XVIII

124 17 14
                                    

Kian et Jia étaient allongés dans l'herbe, haletants et soulagés d'être sortis vivants de cette course poursuite.

– Le processus de guérison va rapidement s'enclencher pour moi mais tu devrais voir un guérisseur ou un pharmacien. T'es salement amochée.

Jia se redressa dans un gémissement qui tordit ses lèvres en une horrible grimace. Son dos la faisait souffrir, son bras droit aussi et ses jambes ne la supportaient plus.

– Je connais un bon guérisseur à Deria, si tu es capable de me porter je t'y conduirais.

– Je vais devoir me retransformer en loup et aussi dormir pour accélérer la cicatrisation. Tu risques de ne plus m'entendre pendant deux ou trois heures. Ça ira ?

– Je suis plus vieille et plus solide que j'en ai l'air, assura-t-elle sarcastiquement. Ne me sous-estime pas Kian, c'est insultant.

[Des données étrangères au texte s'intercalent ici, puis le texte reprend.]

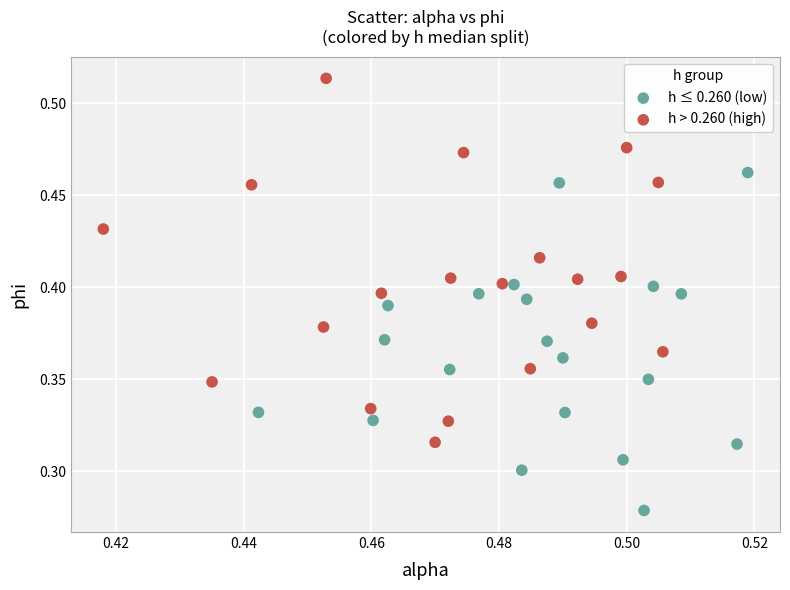

What are all the series names shown in the legend?

h ≤ 0.260 (low), h > 0.260 (high)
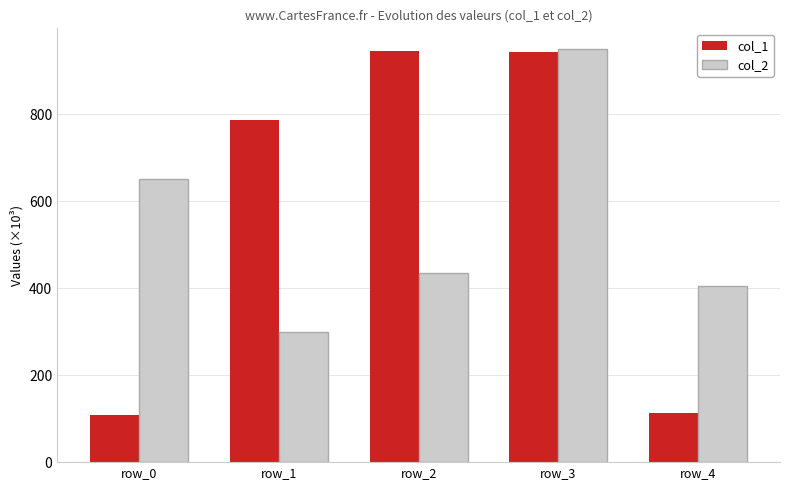

What is the spread (max minus min) of values at row_0?

544.7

Le rire enfantin de Kian retentit jusqu'à ce qu'il eût totalement muté. Quelques secondes plus tard il s'était assoupi tandis que Jia se positionnait sur le côté afin de surveiller la respiration de la bête. Il aurait été inexact de prétendre que Jia n'était pas inquiète : elle était l'une des plus proches et anciennes amies du prince et peut-être même la seule ; ils se connaissaient depuis près de vingt ans et avaient vécu des aventures qui ne pouvaient être résumées dans un unique livre. Leur histoire avait commencé à Olbies, par une nuit sombre, sans étoiles, où le cœur obscur et anéanti de Kian percuta l'âme centenaire de Jia. À première vue, ils n'avaient rien en commun, et ils se détestèrent même car le jeune homme était bien différent d'à présent, mais le destin les força à s'unir pour se sortir d'une situation bien pire que celle qu'ils venaient tout juste de surmonter. Ce fut un véritable défi mais par la suite, ils surent que quoi qu'il se passerait, ils pourraient compter l'un sur l'autre. Ils se séparèrent et se perdirent de vue sans jamais oublier la promesse qui les liait : briser leurs malédictions respectives.

– Je suis désolée Kian, murmura Jia.

En réalité, cela faisait bientôt dix-huit ans que la maudite ne pouvait plus tenir sa promesse... Jia ne remplirait jamais sa part du contrat. Égoïstement, elle avait préféré taire ce qu'elle savait car elle espérait encore que Kian réussît. Il le devait à tout prix, c'était même pour elle le seul moyen de voir à nouveau...

Elle toussa, ce qui lui fit l'effet d'un million d'aiguilles enfoncées un peu partout dans son corps, puis elle succomba à la douleur et s'évanouit aux côtés du loup qui dormait paisiblement, ignorant tout des pensées qui tourmentaient son amie.

*

Lorsqu'elle s'éveilla, Jia entendit d'abord des bruits de pas ainsi que des battements de cœur réguliers, puis elle capta l'agitation de la ville. Elle en déduisit qu'ils étaient arrivés à Deria et que Kian semblait la porter sur son dos. Ses mains soutenaient les cuisses de l'aveugle qui devina un chapeau sur le crâne du jeune homme. « Encore à cacher ses cheveux, » pensa-t-elle.

– Je te ferai une teinture comme ça tu ne porteras plus ces horribles chapeaux, se moqua-t-elle faiblement.

Elle sourit tout comme Kian dont l'inquiétude ne cessait de s'accroître depuis qu'il avait découvert son amie inconsciente et couverte de sang.

– On dirait que ce monstre t'a puisé bien plus d'énergie que tu ne veux l'admettre, remarqua-t-il dans un murmure.

Autant ne pas attirer un peu plus l'attention des villageois déjà suspicieux.

– Le guérisseur se nomme Lobi Han, son mana est puissant, tu le trouveras facilement, éluda Jia.

Kian se concentra afin de trier les différentes auras qui l'entouraient. Il sentit celle de Jia, très faible par rapport à d'habitude, et celles des habitants, insignifiantes comparées au pouvoir de son amie. Puis un peu plus loin sur sa droite, une aura surpassait presque toutes celles qu'il avait pu voir depuis sa malédiction : elle était calme, mais profonde et mystérieuse, un peu comme une mer avant le tumulte ravageur d'une tempête. Il s'y dirigea malgré une certaine méfiance, ne provenant pas d'un manque de confiance en Jia mais en la nature humaine. Kian ne connaissait pas Lobi Han et ne savait pas à quoi s'attendre en tant que maudit. Avec un tel pouvoir, il était aisé de deviner les grandes lignes de la vie d'une personne nous étant inconnue.